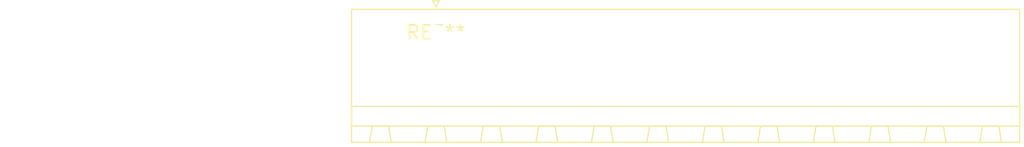
<source format=kicad_pcb>
(kicad_pcb (version 20240108) (generator pcbnew)

  (general
    (thickness 1.6)
  )

  (paper "A4")
  (layers
    (0 "F.Cu" signal)
    (31 "B.Cu" signal)
    (32 "B.Adhes" user "B.Adhesive")
    (33 "F.Adhes" user "F.Adhesive")
    (34 "B.Paste" user)
    (35 "F.Paste" user)
    (36 "B.SilkS" user "B.Silkscreen")
    (37 "F.SilkS" user "F.Silkscreen")
    (38 "B.Mask" user)
    (39 "F.Mask" user)
    (40 "Dwgs.User" user "User.Drawings")
    (41 "Cmts.User" user "User.Comments")
    (42 "Eco1.User" user "User.Eco1")
    (43 "Eco2.User" user "User.Eco2")
    (44 "Edge.Cuts" user)
    (45 "Margin" user)
    (46 "B.CrtYd" user "B.Courtyard")
    (47 "F.CrtYd" user "F.Courtyard")
    (48 "B.Fab" user)
    (49 "F.Fab" user)
    (50 "User.1" user)
    (51 "User.2" user)
    (52 "User.3" user)
    (53 "User.4" user)
    (54 "User.5" user)
    (55 "User.6" user)
    (56 "User.7" user)
    (57 "User.8" user)
    (58 "User.9" user)
  )

  (setup
    (pad_to_mask_clearance 0)
    (pcbplotparams
      (layerselection 0x00010fc_ffffffff)
      (plot_on_all_layers_selection 0x0000000_00000000)
      (disableapertmacros false)
      (usegerberextensions false)
      (usegerberattributes false)
      (usegerberadvancedattributes false)
      (creategerberjobfile false)
      (dashed_line_dash_ratio 12.000000)
      (dashed_line_gap_ratio 3.000000)
      (svgprecision 4)
      (plotframeref false)
      (viasonmask false)
      (mode 1)
      (useauxorigin false)
      (hpglpennumber 1)
      (hpglpenspeed 20)
      (hpglpendiameter 15.000000)
      (dxfpolygonmode false)
      (dxfimperialunits false)
      (dxfusepcbnewfont false)
      (psnegative false)
      (psa4output false)
      (plotreference false)
      (plotvalue false)
      (plotinvisibletext false)
      (sketchpadsonfab false)
      (subtractmaskfromsilk false)
      (outputformat 1)
      (mirror false)
      (drillshape 1)
      (scaleselection 1)
      (outputdirectory "")
    )
  )

  (net 0 "")

  (footprint "PhoenixContact_MSTB_2,5_10-GF-5,08_1x10_P5.08mm_Horizontal_ThreadedFlange" (layer "F.Cu") (at 0 0))

)

</source>
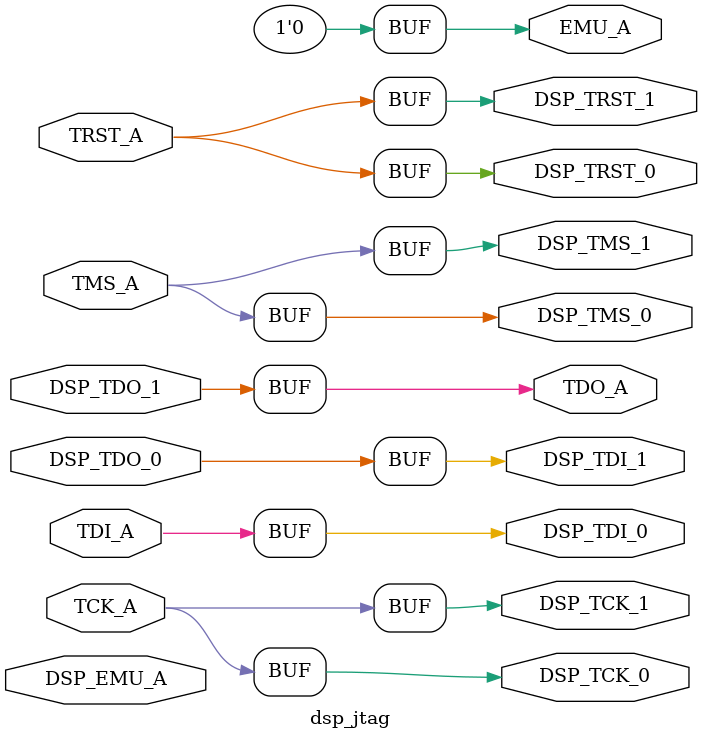
<source format=v>
`timescale 1ns / 1ps
module dsp_jtag(
		
	 input DSP_EMU_A,   //emulator signal, it is the signal from DSP to FPGA	  
    input TMS_A,		//the signal that controls the TAP controller
    input TCK_A,		//JTAG clock signal
    input TDI_A,		//data in
    output  TDO_A,		//data out
	 //EMULATOR
    output   EMU_A,		//emulator signal from DSP to FPGA and from FPGA to JTAG
   
	
`ifndef TEST_CHOISE_II 
	 //FPGA-DSP CONNECTION ON DSP0
    output  DSP_TDI_0,
    output  DSP_TMS_0,
    output  DSP_TCK_0,
    input  DSP_TDO_0,
    //output DSP_SLEEP_0,
    output  DSP_TRST_0,  //JTAG reset to dsp0
`endif
	 
`ifndef TEST_CHOISE_I	
	//FPGA-DSP CONNECTION ON DSP1
    output  DSP_TDI_1,
    output  DSP_TMS_1,
    output  DSP_TCK_1,
    input  DSP_TDO_1,
    //output DSP_SLEEP_1,
    output  DSP_TRST_1,	//JTAG reset to dsp1
`endif
	input TRST_A		//JTAG reset signal

    );
	 
	
	assign EMU_A = 1'b0;			//change FPGA code and tie the EMU signal that goes to the JTAG header to the GND 
	assign DSP_TMS_0 = TMS_A;
	assign DSP_TCK_0 = TCK_A;
	assign DSP_TMS_1 = TMS_A;
	assign DSP_TCK_1 = TCK_A;
	assign DSP_TDI_0 = TDI_A;
	assign DSP_TDI_1 = DSP_TDO_0;    //DSP0'a output is the input of dsp1
	assign TDO_A = DSP_TDO_1;			//dsp1's output is sent to jtag through fpga
	assign DSP_TRST_0 = TRST_A;
	assign DSP_TRST_1 = TRST_A;

endmodule


</source>
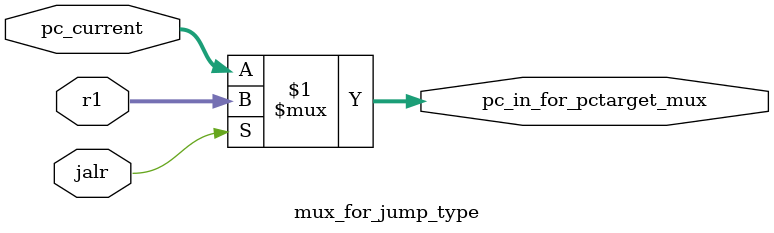
<source format=v>
module MUX_for_PCSrc(
    input [31:0] PCPlus4, PCTarget,
    input PCSrc,take_branch,jump_enb,
    output [31:0] PCNext
);  
    
  assign PCNext =((PCSrc && take_branch)| jump_enb) ? PCTarget : PCPlus4;
endmodule


//PC Logic
module program_counter(
input clk, reset, 
input [31:0] pc_in,
output reg [31:0] pc_out
    );
    always@(posedge clk)
    if (reset)
        pc_out<=32'd0;
    else
        pc_out<=pc_in;    
endmodule


//Logic of Adder for PCPlus4
module Adder_for_PCPlus4(
    input [31:0] pc_out,
    output [31:0] PCPlus4
);
assign PCPlus4 = pc_out + 4;
endmodule


//Logic of Adder for PCTarget
module Adder_for_PCTarget(
    input [31:0] pc_out,
    input [31:0] ImmExt,
  output [31:0] PCTarget
);
assign PCTarget =  pc_out + ImmExt;
endmodule

module mux_for_jump_type(
  input [31:0] pc_current,r1,
  input jalr,
  output [31:0] pc_in_for_pctarget_mux
);

  assign pc_in_for_pctarget_mux=jalr?r1:pc_current;
endmodule


</source>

● Job
Only the lines from the top of the data through the line with "(creategerberjobfile false)" should be quoted, exactly and with both ends kept; skip the pictures.

● Answer
<source format=kicad_pcb>
(kicad_pcb (version 20240108) (generator pcbnew)

  (general
    (thickness 1.6)
  )

  (paper "A4")
  (layers
    (0 "F.Cu" signal)
    (31 "B.Cu" signal)
    (32 "B.Adhes" user "B.Adhesive")
    (33 "F.Adhes" user "F.Adhesive")
    (34 "B.Paste" user)
    (35 "F.Paste" user)
    (36 "B.SilkS" user "B.Silkscreen")
    (37 "F.SilkS" user "F.Silkscreen")
    (38 "B.Mask" user)
    (39 "F.Mask" user)
    (40 "Dwgs.User" user "User.Drawings")
    (41 "Cmts.User" user "User.Comments")
    (42 "Eco1.User" user "User.Eco1")
    (43 "Eco2.User" user "User.Eco2")
    (44 "Edge.Cuts" user)
    (45 "Margin" user)
    (46 "B.CrtYd" user "B.Courtyard")
    (47 "F.CrtYd" user "F.Courtyard")
    (48 "B.Fab" user)
    (49 "F.Fab" user)
    (50 "User.1" user)
    (51 "User.2" user)
    (52 "User.3" user)
    (53 "User.4" user)
    (54 "User.5" user)
    (55 "User.6" user)
    (56 "User.7" user)
    (57 "User.8" user)
    (58 "User.9" user)
  )

  (setup
    (pad_to_mask_clearance 0)
    (pcbplotparams
      (layerselection 0x00010fc_ffffffff)
      (plot_on_all_layers_selection 0x0000000_00000000)
      (disableapertmacros false)
      (usegerberextensions false)
      (usegerberattributes false)
      (usegerberadvancedattributes false)
      (creategerberjobfile false)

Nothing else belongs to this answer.